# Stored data
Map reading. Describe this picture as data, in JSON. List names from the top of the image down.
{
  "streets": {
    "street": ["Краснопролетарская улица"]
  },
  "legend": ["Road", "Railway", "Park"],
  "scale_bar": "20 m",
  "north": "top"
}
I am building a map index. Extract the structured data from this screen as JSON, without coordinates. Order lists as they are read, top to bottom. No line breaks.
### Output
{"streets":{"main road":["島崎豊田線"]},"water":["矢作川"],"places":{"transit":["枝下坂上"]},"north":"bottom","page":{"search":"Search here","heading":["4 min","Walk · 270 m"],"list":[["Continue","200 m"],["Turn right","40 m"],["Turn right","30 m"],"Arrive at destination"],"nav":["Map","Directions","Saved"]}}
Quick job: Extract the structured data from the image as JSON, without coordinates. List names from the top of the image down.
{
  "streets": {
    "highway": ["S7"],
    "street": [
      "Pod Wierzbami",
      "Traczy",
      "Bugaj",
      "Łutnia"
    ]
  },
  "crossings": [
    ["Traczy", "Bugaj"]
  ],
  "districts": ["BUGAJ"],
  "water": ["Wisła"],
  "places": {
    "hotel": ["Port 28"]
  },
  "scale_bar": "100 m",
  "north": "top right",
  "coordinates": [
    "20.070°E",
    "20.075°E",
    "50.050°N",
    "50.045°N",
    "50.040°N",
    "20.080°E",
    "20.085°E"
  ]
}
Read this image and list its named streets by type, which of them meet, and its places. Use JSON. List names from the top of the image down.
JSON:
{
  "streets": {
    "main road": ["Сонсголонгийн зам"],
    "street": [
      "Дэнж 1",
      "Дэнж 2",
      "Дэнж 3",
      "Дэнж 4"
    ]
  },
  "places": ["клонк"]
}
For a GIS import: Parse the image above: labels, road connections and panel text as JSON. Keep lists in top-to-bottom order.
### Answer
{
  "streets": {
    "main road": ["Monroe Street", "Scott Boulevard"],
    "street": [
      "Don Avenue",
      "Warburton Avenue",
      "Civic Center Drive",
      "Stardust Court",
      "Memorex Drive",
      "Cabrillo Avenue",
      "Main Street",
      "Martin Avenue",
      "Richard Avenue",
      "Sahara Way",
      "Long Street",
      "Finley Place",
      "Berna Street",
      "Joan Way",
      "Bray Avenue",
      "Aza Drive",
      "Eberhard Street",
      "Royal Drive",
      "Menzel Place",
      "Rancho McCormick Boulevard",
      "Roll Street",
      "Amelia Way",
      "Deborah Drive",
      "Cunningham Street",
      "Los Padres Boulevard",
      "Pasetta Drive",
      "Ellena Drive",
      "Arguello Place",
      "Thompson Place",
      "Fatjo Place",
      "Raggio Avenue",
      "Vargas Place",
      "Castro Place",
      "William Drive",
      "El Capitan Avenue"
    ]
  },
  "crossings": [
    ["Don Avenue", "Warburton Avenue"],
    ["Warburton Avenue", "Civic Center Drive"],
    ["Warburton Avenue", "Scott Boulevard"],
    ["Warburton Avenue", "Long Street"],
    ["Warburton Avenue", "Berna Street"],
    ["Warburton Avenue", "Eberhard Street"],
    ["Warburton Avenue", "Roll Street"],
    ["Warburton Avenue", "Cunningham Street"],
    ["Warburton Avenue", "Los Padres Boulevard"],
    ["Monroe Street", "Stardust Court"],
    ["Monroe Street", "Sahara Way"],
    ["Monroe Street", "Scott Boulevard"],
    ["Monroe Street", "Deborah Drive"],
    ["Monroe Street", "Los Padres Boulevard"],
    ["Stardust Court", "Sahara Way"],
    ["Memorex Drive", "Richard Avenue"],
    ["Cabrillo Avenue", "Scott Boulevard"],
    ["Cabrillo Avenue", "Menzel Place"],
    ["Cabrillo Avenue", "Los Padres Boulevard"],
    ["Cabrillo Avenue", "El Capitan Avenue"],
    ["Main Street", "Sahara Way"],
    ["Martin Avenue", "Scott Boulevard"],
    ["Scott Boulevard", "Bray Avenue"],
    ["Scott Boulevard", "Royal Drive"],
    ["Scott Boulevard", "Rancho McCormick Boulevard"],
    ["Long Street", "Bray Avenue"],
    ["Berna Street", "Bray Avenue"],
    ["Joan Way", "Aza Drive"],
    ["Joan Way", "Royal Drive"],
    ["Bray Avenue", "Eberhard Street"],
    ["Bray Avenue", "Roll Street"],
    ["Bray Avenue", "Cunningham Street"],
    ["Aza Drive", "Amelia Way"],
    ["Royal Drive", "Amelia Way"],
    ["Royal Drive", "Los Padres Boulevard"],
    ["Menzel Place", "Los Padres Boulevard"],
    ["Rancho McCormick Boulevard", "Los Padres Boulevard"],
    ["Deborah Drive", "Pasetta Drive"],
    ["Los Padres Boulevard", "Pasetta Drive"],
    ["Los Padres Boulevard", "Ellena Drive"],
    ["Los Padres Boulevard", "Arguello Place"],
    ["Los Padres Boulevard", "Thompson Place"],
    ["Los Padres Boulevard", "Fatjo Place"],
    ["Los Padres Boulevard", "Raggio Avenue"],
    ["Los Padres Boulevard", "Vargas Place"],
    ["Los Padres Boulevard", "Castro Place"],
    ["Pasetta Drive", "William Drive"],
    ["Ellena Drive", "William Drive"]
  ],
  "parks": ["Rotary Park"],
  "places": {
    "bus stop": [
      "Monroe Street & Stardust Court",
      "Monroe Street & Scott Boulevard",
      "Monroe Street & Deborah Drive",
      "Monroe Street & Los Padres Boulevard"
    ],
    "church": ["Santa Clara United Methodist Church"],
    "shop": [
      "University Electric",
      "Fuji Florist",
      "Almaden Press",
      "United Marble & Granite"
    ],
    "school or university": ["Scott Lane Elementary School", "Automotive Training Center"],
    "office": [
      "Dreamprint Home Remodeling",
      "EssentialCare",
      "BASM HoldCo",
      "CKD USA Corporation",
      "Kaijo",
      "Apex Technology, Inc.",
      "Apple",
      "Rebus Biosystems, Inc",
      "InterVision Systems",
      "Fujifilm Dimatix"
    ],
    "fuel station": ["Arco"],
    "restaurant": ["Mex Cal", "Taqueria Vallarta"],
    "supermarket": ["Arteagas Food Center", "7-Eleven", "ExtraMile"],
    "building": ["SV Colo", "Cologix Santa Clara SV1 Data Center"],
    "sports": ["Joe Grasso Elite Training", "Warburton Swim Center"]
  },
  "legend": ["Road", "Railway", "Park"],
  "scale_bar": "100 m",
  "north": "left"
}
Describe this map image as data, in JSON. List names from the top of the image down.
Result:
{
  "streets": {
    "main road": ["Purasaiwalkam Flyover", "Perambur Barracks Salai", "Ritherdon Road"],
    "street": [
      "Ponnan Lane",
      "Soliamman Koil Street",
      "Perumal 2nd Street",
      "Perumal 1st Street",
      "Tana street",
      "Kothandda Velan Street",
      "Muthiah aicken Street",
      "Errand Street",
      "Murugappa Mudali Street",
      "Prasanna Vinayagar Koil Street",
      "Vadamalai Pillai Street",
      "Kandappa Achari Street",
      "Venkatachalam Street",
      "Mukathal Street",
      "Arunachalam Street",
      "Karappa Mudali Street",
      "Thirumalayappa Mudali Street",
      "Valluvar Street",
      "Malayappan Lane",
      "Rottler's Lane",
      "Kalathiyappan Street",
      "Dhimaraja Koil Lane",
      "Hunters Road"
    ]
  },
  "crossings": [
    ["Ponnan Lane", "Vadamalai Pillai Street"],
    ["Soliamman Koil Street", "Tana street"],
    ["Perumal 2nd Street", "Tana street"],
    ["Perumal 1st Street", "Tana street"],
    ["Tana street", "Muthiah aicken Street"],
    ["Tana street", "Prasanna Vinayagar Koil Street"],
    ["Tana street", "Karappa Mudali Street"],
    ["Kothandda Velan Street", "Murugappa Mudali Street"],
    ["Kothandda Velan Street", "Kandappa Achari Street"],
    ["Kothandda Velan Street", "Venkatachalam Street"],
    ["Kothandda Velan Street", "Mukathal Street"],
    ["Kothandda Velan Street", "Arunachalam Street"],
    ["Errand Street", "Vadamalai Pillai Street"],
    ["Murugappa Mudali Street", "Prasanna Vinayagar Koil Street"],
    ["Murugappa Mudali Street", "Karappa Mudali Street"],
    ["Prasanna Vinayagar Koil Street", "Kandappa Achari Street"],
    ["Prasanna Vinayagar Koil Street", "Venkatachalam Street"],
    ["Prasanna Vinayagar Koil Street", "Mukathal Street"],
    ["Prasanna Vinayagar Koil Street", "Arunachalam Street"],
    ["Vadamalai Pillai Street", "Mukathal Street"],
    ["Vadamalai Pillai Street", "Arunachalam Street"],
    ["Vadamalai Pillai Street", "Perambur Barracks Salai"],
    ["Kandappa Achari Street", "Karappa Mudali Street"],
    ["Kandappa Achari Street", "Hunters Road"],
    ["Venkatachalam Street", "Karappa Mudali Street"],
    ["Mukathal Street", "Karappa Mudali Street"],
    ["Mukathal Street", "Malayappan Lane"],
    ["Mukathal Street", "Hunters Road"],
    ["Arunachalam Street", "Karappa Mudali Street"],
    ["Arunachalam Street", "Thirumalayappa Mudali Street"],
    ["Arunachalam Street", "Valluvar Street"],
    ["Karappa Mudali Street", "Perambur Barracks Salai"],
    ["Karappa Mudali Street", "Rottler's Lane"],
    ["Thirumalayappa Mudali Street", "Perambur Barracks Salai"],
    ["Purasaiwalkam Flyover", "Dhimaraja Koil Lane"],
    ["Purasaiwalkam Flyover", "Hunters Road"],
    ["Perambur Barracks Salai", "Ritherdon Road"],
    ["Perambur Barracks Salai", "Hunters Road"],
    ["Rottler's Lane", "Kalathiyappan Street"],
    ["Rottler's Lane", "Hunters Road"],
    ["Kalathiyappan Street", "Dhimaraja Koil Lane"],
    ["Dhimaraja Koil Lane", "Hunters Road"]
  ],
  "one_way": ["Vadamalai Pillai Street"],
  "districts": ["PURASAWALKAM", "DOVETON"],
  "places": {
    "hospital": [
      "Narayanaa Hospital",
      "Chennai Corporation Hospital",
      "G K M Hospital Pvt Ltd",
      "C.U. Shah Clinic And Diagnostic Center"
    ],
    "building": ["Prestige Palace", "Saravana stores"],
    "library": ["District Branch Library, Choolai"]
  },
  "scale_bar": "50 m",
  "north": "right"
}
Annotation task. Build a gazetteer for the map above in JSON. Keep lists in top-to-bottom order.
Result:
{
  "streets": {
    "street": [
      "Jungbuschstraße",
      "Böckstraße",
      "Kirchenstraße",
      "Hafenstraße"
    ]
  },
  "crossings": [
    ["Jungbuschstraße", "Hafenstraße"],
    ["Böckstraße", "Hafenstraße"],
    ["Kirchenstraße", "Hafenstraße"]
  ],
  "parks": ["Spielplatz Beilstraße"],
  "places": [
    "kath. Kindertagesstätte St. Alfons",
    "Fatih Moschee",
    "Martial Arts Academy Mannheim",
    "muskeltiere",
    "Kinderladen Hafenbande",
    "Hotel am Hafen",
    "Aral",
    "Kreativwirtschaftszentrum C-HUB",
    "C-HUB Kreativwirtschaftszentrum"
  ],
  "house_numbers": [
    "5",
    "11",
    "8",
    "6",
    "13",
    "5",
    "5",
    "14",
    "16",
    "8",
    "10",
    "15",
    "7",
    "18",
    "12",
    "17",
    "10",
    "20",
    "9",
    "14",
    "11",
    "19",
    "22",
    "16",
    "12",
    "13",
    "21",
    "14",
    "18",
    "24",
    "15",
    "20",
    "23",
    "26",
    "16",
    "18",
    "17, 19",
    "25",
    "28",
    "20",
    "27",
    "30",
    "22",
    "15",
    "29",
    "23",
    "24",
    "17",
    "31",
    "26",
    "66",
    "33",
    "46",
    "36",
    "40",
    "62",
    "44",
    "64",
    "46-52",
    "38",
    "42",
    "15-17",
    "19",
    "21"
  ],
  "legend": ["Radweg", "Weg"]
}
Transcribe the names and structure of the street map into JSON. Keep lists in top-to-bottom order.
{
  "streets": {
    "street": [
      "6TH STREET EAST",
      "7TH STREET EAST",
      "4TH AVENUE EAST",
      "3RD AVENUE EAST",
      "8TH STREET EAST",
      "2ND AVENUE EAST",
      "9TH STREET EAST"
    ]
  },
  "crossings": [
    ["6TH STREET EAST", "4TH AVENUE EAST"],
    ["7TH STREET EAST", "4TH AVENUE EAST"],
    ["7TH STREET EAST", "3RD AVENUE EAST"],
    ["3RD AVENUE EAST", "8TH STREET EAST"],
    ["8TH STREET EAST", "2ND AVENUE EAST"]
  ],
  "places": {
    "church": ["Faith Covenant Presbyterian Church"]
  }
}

# Your assignment
Filter the records above and copy every line that contains the word "Karappa".

# Answer to the problem
      "Karappa Mudali Street",
    ["Tana street", "Karappa Mudali Street"],
    ["Murugappa Mudali Street", "Karappa Mudali Street"],
    ["Kandappa Achari Street", "Karappa Mudali Street"],
    ["Venkatachalam Street", "Karappa Mudali Street"],
    ["Mukathal Street", "Karappa Mudali Street"],
    ["Arunachalam Street", "Karappa Mudali Street"],
    ["Karappa Mudali Street", "Perambur Barracks Salai"],
    ["Karappa Mudali Street", "Rottler's Lane"],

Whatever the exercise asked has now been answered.